When I was a youth, my parents leased a lot by a river in Arkansas called Spring River. At that time it wasn’t too commercialized, so during the early part of the summer we had that part of the river to ourselves. We would fish, swim and canoe all over the place and, of course, it was an awesome place for someone my age to have a great time with no “electronic fun” needed. The fun was there.
Since it was a river with a pretty good current, most of our canoeing was done in the area around the lot because it was so hard to make your way upstream. But every vacation we would take the hour long trek to canoe against the river upstream to a group of water falls. We would stay close to the bank, out of the main current, and paddle for a while, rest and then paddle some more. This particular time I went by myself and actually made good time getting to the falls. When I got there I tied up the canoe to a tree and swam out to the falls.
After swimming for a little while I noticed the bank on the other side, and remembered it was the place we never ventured to because you had to “walk the falls” to get to it. Walking the falls could mean slipping and plunging some fifteen feet into the rocks below. This particular time curiosity got the best of me and I climbed up on the falls and began to walk across. It didn’t take long for me to see that I was in a very tough current with water pushing my feet off the rocks and my balance compromised with every step. As I continued forward, I hadn’t noticed that I had made so much progress, that I was actually closer to the other side than the one I had left.
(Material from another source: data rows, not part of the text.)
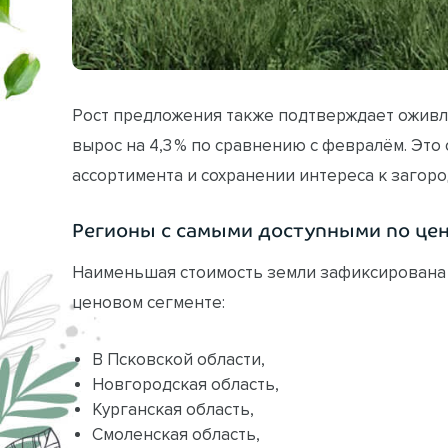
Рост предложения также подтверждает оживле
вырос на 4,3 % по сравнению с февралём. Эт
ассортимента и сохранении интереса к загор
Регионы с самыми доступными по це
Наименьшая стоимость земли зафиксирована в
ценовом сегменте:
В Псковской области,
Новгородская область,
Курганская область,
Смоленская область,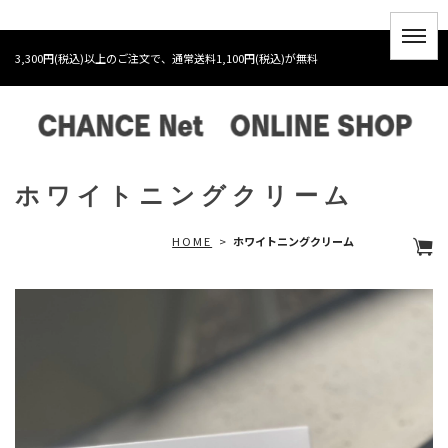
3,300円(税込)以上のご注文で、通常送料1,100円(税込)が無料
ホワイトニングクリーム
HOME
>
ホワイトニングクリーム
I looked around and thought to myself, “What do I do now?” Fear grabbed me at that point and after gathering myself, I decided to go on.
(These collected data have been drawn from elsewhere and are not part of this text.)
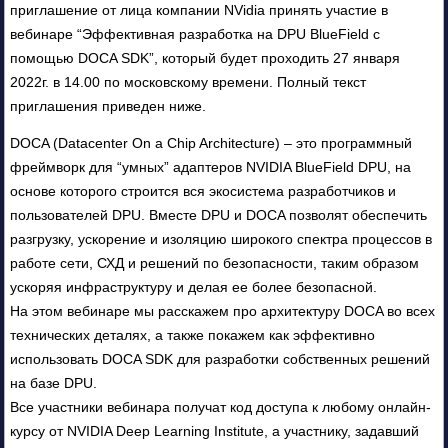
приглашение от лица компании NVidia принять участие в
вебинаре “Эффективная разработка на DPU BlueField с
помощью DOCA SDK”, который будет проходить 27 января
2022г. в 14.00 по московскому времени. Полный текст
приглашения приведен ниже.
DOCA (Datacenter On a Chip Architecture) – это программный
фреймворк для “умных” адаптеров NVIDIA BlueField DPU, на
основе которого строится вся экосистема разработчиков и
пользователей DPU. Вместе DPU и DOCA позволят обеспечить
разгрузку, ускорение и изоляцию широкого спектра процессов в
работе сети, СХД и решений по безопасности, таким образом
ускоряя инфраструктуру и делая ее более безопасной.
На этом вебинаре мы расскажем про архитектуру DOCA во всех
технических деталях, а также покажем как эффективно
использовать DOCA SDK для разработки собственных решений
на базе DPU.
Все участники вебинара получат код доступа к любому онлайн-
курсу от NVIDIA Deep Learning Institute, а участнику, задавший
I finally made it to the other side and looked back at what I had just crossed and shuddered, realizing what could have happened if I fell. But I also felt a great amount of satisfaction, knowing I had faced an obstacle and went through it. This was my Crossing. A crossing that seemed almost impossible, but with just a little faith became a reality. The Crossing for me made it possible to make many more crossings in the days ahead, and helped develop a life of faith in many other areas of my life. I will never forget The Crossing.
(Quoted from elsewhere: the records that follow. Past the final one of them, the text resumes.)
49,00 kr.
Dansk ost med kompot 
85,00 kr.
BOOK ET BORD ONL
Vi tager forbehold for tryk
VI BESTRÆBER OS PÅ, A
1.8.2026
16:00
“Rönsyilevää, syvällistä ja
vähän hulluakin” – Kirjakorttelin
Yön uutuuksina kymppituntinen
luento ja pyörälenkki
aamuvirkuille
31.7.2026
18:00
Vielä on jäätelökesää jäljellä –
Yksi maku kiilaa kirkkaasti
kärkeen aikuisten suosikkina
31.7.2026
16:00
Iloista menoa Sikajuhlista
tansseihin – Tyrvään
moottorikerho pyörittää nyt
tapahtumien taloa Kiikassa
Our journey in life will have many such crossings. We will look at some and walk away because we just don’t believe we can do it. We will attempt some, and fail, and get back up to try again. The crossings we do make will help us develop a system of belief that will undergird our life choices in the future. Whatever the “Crossing”, at least make the effort! God is right here with us as we attempt to make crossing after crossing in our walk of faith. There are always obstacles in front and behind, and sometimes treacherous areas all around, but don’t let that keep you from crossing. The person who crosses will always see what others only dream about, and that faith makes the crossing worth it. Is today your Red Sea experience? Are you going to cross? Decide!